Dr Tom Black was speaking as Stormont ministers meet to assess the latest health data ahead of next week's planned reopening of nightclubs.
Social distancing in hospitality is also due to be scrapped on that date.
Dr Black is against the reopening due to high Covid-19 rates and numbers of young people still unvaccinated.

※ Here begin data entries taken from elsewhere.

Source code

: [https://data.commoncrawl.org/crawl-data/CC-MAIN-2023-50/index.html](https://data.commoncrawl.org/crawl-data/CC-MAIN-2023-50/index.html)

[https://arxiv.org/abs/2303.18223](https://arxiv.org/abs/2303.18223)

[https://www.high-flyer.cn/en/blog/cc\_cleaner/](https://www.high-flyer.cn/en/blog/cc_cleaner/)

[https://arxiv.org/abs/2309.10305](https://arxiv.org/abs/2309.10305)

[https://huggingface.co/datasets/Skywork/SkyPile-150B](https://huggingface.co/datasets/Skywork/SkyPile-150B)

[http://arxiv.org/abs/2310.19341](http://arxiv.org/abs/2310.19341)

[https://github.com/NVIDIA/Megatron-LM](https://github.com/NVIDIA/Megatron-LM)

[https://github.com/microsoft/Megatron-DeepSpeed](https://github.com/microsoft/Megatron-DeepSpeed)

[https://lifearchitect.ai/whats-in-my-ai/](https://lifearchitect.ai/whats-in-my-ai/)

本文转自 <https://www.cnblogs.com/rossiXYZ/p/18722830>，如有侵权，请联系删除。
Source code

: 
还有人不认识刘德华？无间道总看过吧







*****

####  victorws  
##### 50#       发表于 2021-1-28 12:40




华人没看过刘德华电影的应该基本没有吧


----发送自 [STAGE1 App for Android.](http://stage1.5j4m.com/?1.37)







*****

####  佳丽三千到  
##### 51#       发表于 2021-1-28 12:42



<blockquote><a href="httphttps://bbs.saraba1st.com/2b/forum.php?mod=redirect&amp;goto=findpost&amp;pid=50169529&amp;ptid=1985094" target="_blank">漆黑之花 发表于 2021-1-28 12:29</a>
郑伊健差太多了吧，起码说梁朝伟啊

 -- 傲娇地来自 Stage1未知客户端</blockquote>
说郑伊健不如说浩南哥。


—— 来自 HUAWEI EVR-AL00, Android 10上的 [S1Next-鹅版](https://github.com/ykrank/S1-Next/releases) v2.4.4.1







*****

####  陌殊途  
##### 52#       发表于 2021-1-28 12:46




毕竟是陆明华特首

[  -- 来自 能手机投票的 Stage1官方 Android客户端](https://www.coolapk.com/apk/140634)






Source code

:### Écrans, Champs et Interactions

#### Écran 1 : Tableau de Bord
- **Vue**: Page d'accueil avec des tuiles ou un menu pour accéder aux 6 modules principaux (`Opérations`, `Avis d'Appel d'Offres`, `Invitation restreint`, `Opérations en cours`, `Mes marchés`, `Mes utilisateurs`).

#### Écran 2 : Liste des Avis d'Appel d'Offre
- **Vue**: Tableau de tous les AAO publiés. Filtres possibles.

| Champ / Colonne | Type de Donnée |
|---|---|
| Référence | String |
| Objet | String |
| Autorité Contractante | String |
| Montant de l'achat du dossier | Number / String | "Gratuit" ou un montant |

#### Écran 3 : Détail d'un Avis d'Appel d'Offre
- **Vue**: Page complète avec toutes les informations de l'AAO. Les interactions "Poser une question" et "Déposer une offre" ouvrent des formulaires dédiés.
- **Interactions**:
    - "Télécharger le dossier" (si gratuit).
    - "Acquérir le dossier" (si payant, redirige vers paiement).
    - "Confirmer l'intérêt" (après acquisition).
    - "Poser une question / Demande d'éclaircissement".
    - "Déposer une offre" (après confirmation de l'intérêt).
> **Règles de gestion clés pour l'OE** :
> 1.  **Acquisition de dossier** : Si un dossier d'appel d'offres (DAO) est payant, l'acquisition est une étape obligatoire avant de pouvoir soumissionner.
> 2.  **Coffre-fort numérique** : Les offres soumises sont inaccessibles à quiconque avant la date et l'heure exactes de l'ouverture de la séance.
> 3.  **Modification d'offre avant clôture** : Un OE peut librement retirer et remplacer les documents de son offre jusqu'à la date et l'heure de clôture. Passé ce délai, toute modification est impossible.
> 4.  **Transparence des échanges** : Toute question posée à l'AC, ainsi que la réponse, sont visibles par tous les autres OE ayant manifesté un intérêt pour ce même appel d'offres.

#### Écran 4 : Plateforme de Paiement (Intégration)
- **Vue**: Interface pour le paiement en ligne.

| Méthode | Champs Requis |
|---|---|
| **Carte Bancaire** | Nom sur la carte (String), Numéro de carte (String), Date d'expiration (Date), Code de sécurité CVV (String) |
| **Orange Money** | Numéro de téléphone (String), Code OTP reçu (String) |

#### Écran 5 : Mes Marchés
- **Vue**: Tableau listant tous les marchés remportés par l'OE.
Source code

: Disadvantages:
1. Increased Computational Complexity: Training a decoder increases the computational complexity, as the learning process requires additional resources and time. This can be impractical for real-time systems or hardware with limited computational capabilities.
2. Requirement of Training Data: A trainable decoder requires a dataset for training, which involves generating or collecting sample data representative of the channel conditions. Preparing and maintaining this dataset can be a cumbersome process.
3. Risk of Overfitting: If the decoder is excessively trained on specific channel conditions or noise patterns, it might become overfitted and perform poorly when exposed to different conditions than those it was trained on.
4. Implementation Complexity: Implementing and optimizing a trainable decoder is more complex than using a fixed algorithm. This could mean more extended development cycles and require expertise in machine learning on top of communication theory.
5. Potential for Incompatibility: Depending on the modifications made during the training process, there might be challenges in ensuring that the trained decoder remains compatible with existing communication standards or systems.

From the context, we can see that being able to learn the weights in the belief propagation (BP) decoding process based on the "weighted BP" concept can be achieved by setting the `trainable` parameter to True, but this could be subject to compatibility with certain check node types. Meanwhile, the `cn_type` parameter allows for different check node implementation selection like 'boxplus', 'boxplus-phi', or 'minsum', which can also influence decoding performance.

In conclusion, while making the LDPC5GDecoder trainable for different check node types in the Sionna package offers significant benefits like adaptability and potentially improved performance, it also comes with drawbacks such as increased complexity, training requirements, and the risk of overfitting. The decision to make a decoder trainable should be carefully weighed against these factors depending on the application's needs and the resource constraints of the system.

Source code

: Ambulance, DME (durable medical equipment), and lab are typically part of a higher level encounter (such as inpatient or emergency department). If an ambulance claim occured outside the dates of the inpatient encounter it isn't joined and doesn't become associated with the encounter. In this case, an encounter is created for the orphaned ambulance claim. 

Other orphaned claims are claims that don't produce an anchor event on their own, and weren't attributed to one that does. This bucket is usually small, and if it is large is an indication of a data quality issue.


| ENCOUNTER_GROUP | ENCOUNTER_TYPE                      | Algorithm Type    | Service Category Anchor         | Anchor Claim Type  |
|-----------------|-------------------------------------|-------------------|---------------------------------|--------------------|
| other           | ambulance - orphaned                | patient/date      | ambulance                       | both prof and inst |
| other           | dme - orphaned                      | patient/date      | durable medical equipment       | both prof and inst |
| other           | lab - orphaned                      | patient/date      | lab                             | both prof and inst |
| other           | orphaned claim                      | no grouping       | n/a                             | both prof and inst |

Four more coronavirus-related deaths were reported in Northern Ireland on Thursday, bringing the total number of deaths since the start of the pandemic to 2,639, according to the Department of Health.
"The NHS is facing the biggest crisis in its history," Dr Black said.
"We have Covid, winter pressures, the respiratory illnesses, the bronchiolitis in children... and we expect further pneumonias and flus coming," the Londonderry GP said.
On the issue of nightclubs reopening on 31 October, Dr Black said it was "not sensible".
Speaking to BBC Radio Foyle's News At One on Thursday, Dr Black said: "You are sending a lot of young people who are unvaccinated into enclosed spaces with poor ventilation".
"Why would you do something stupid like that in the middle of the pandemic?"
However, Northern Ireland's First Minister Paul Givan has already said that there are no plans to halt the re-opening of nightclubs.
Dr Black said the Covid pandemic had taken up about 12% of hospital beds and further exacerbated long-standing problems within the health service.
"Too many hospital beds are, at present, occupied by unvaccinated Covid patients.
"We cannot cope with that in the health service."
He said he "cannot understand" why about 18% of the population over the age of 12 remain unvaccinated.
'Most infections among young people'
But, he said, the situation is further compounded by the backlog of waiting lists.
He said doctors are increasingly becoming "overwhelmed with work" and the BMA is concerned they could start to leave the medical profession in significant numbers.
"We could lose 5, 10 maybe 15% of the workforce by Easter," he said.